Prediction of the change (increase) in endpoint error for fast contractions relative to slow contractions at 60% and 80% of MVC. Each open circle in the two panels represents that data from one subject. a Stepwise, multiple linear regression analysis indicated that the change (increase) in endpoint error at 60% MVC was strongly predicted (R2 = 0.75; adjusted R2 = 0.71; P < 0.001) by the difference in SPI EMG onset for the slow and fast contractions (part r = 0.87). b Stepwise, multiple linear regression analysis indicated that the change (increase) in endpoint error at 80% MVC was strongly predicted (R2 = 0.73; adjusted R2 = 0.69; P < 0.001) by the difference in FDI EMG duration (part r = 0.85) for the slow and fast contractions

The greater endpoint error for the 80% target relative to 20% target for the fast contractions was quantified as the percent change from the 20% values [(80% error − 20% error)/20% error × 100]. It was predicted (R2 = 0.65; adjusted R2 = 0.6; P < 0.001; Fig. 9a) by the change in the SD of the FDI time to peak EMG (part r = 0.85). The average decrease in endpoint variance from 20 to 80% MVC target force was quantified as the percent change from the 20% value [(80% error − 20% error)/20% error × 100] and was predicted (R2 = 0. 54; adjusted R2 = 0.49; P = 0.003; Fig. 9b) by the change in the SD of the FDI peak EMG (part r = 0.78) and the change in the variability of the time delay of the FDI peak EMG relative to the peak force (part r = 0.73).

Fig. 9.

Fig. 9

Prediction of the change of endpoint error and endpoint variance for 80% relative to 20% MVC of the fast contractions. Each open circle in the two panels represents that data from one subject. a Stepwise, multiple linear regression analysis indicated that the change (increase) in endpoint error from 20 to 80% MVC target force was predicted (R2 = 0.65; adjusted R2 = 0.6; P < 0.001) by the difference in the SD of the time to peak EMG for FDI (part r = 0.85). b Stepwise, multiple linear regression analysis indicated that the change (decrease) in endpoint variance from 20 to 80% MVC target force was predicted (R2 = 0. 54; adjusted R2 = 0.49; P = 0.003) by the difference in the SD of the FDI peak EMG (part r = 0.78) and the change in the variability of the time delay between the FDI peak EMG relative to the peak force (part r = 0.73)

Discussion

The study examined the influence of motor-output variability on the endpoint accuracy of goal-directed isometric contractions for which the intensity of the muscle contraction was varied by using different target forces and contraction speeds. The findings indicate that endpoint error increased with target force for the fast contractions, but not for the slow contractions. The variability in timing was the best predictor of endpoint error, whereas endpoint variance, peak force SD, and force trajectory SD were not associated with endpoint error.
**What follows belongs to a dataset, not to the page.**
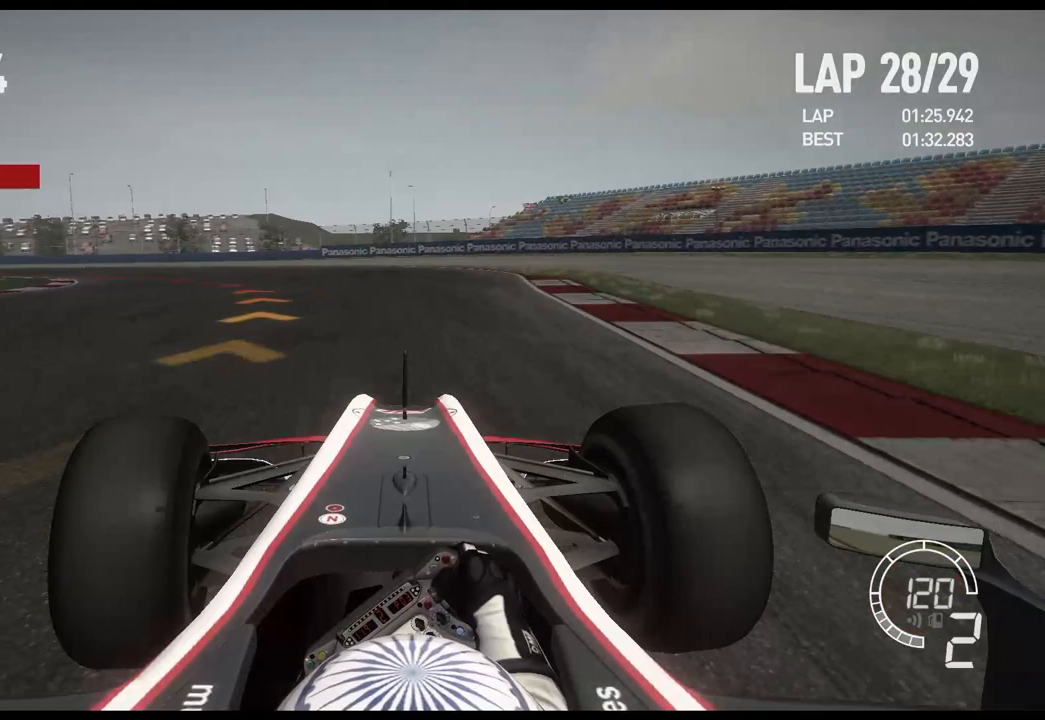
{"buttons": ["R2"], "left_stick": "left", "right_stick": "center", "events": []}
Although these results are consistent with the broad predictions of the minimum variance theory that the nervous system minimizes noise to achieve endpoint accuracy (Harris and Wolpert 1998), the following findings differed from specific predictions of the theory: (1) despite an increase in endpoint error with the amplitude of muscle activation (target force) for fast contractions, as predicted by the minimum variance theory, there was no increase with target force for slow contractions. (2) Trial-to-trial variability in force and trajectory variability (force SD) were associated with force error and trial-to-trial variability in timing was associated with time error. However, other purported predictors of accuracy, such as endpoint variance and trajectory variability, were not associated with endpoint error.
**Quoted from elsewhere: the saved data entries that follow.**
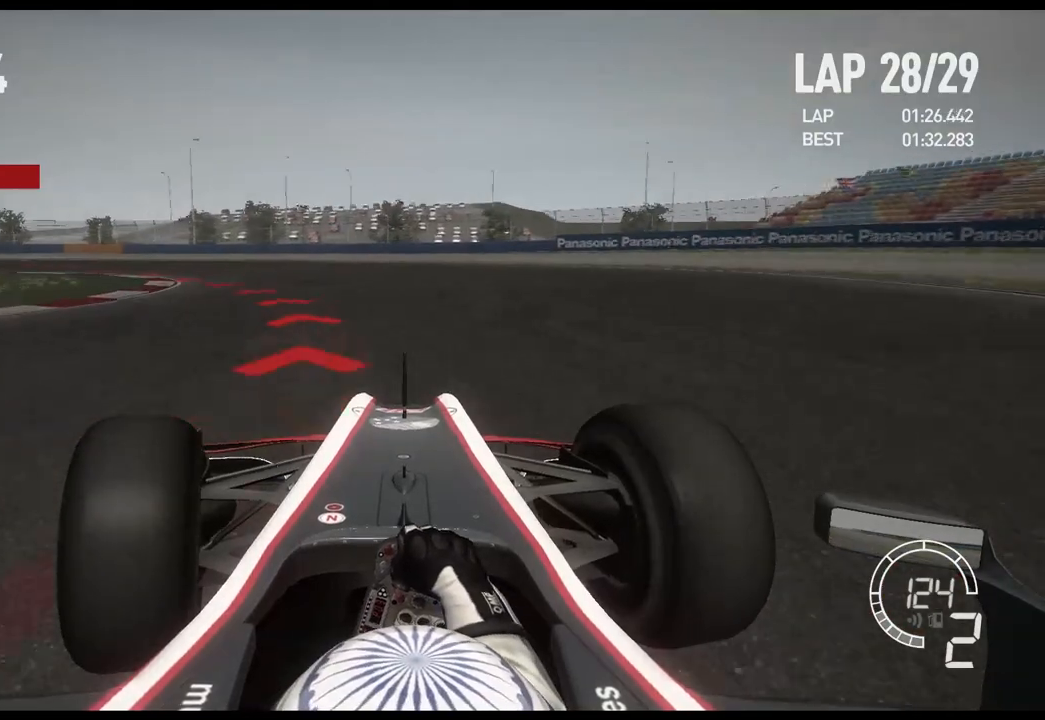
{"buttons": ["R2"], "left_stick": "left", "right_stick": "center", "events": []}
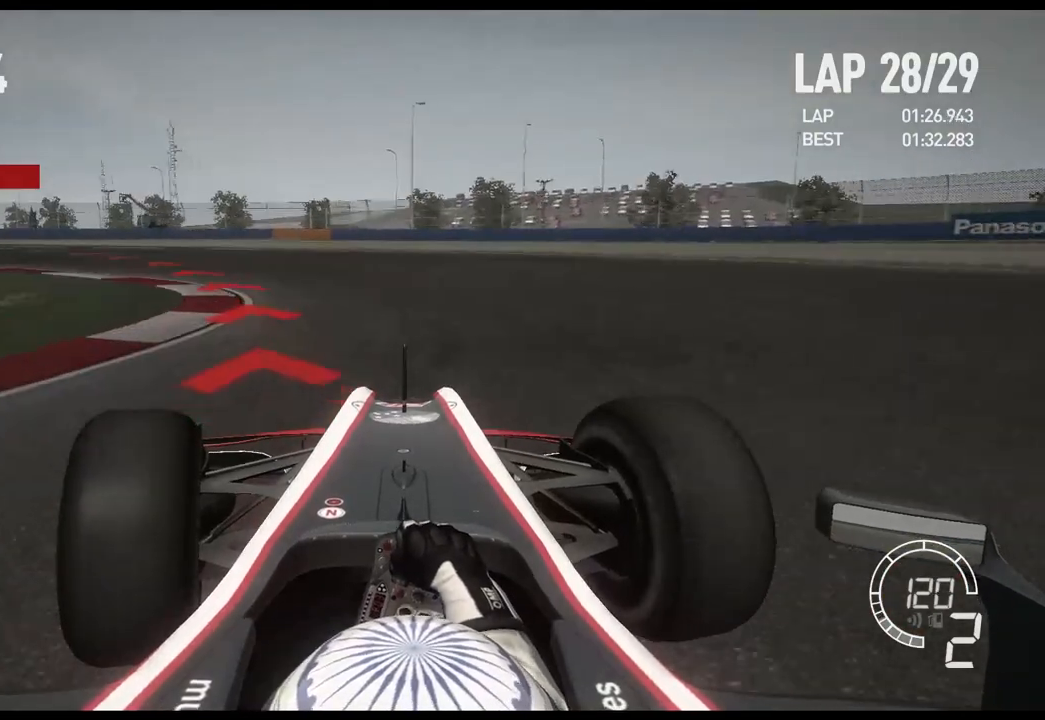
{"buttons": ["R2"], "left_stick": "left", "right_stick": "center", "events": [[33, "X", "down"], [100, "R2", "up"], [150, "R2", "down"], [150, "X", "up"]]}
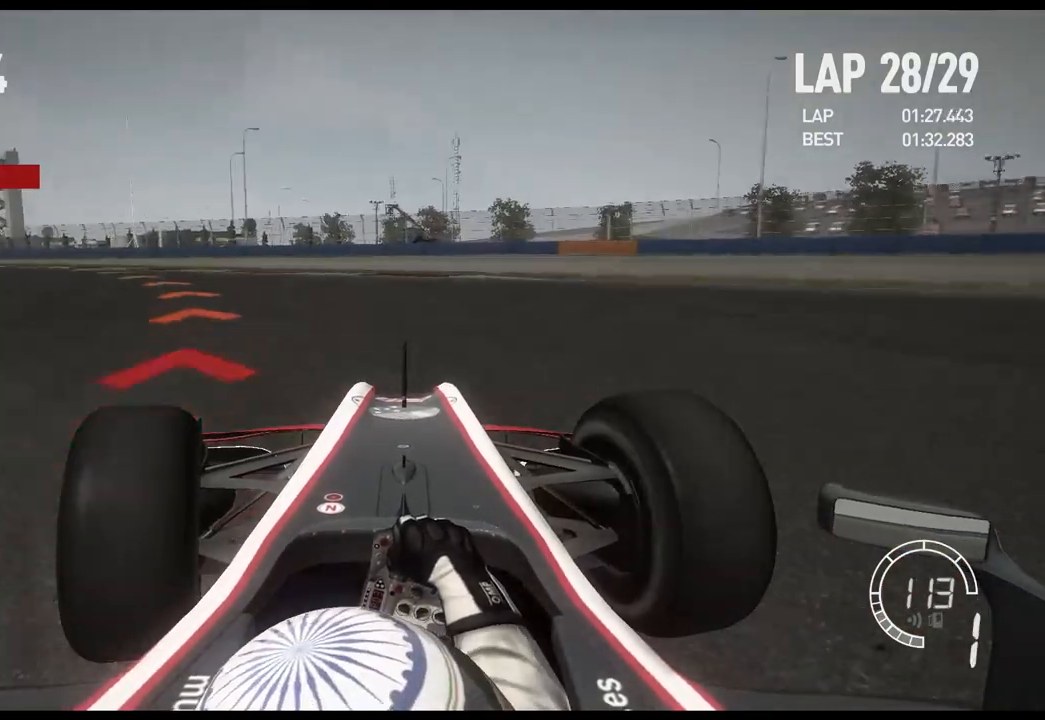
{"buttons": ["R2"], "left_stick": "left", "right_stick": "center", "events": []}
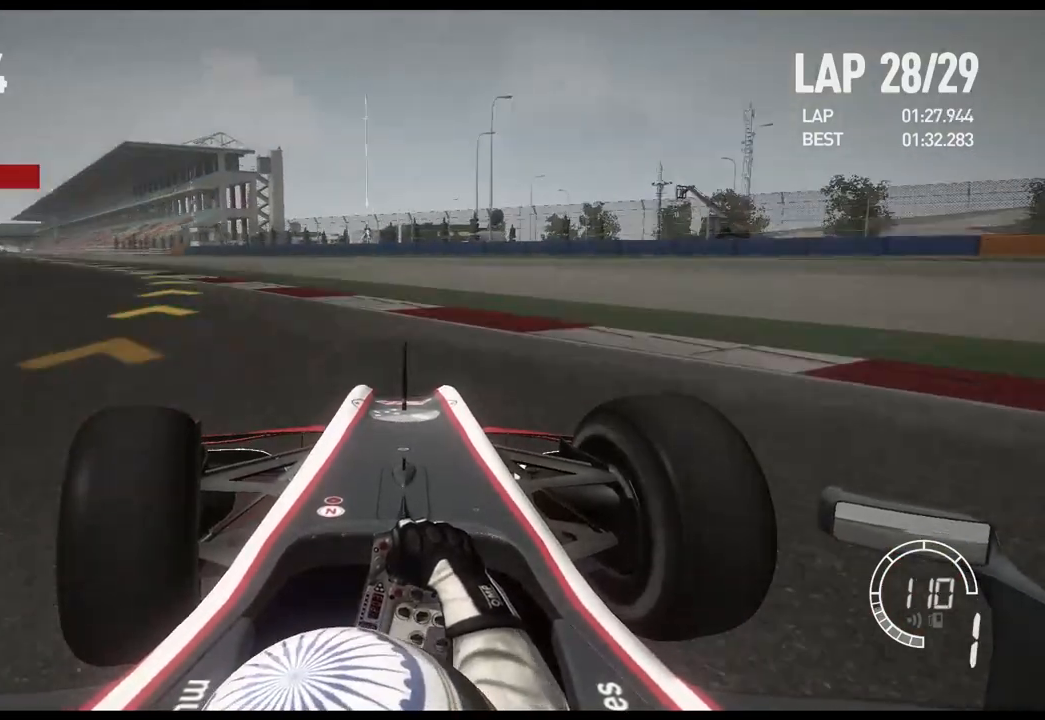
{"buttons": ["R2"], "left_stick": "left", "right_stick": "center", "events": []}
Endpoint error and the intensity of the neural control signal

One major prediction of the minimum variance theory is that neuromuscular noise increases linearly with the absolute value of the neural control signal (Harris and Wolpert 1998). As noted by Stein et al. (2005), however, an explicit definition of the neural control signal was never provided by Harris and Wolpert (1998). The neural control signal cannot correspond to the mean discharge rate for either single or groups of cortical neurons because the standard deviation of discharge rate does not increase linearly with the mean discharge rate (Stein et al. 2005). Therefore, the intensity of the neural control signal is probably best represented by the net force or torque exerted by a muscle or muscle group (Stein et al. 2005).

In the present study, the intensity of the activation signal was varied by using target forces 20, 40, 60, and 80% of maximum at two contraction speeds (150 ms and 1 s). Accordingly, the EMG amplitude of the agonist (FDI) muscle increased linearly with the target force for both contraction speeds (Fig. 7a). Similarly, the amplitude of the antagonist (SPI) muscle also seemed to increase linearly with the target force (Fig. 7b); however, this increase was highly variable across subjects and just failed statistical significance. The EMG activity was greater for fast contractions and endpoint error increased non-linearly with target force for fast contractions, whereas endpoint error remained constant across forces for slow contractions (Fig. 3a). The findings from the slow isometric contractions, therefore, contradict the prediction of the minimum variance theory that endpoint error should increase with the absolute value of the neural control signal. In addition to the absolute measures of force error, time error, and endpoint error, the relative errors (% of target forces and time) were also calculated (Fig. 6). The overall results were similar for the absolute and relative measures of error and the relative error did not increase as a function of force for the slow contractions. Taken together, the results for the absolute and relative error measures are consistent with the suggestion of Todorov (2004) that the minimum variance theory may not be able to predict the accuracy of slow goal-directed contractions.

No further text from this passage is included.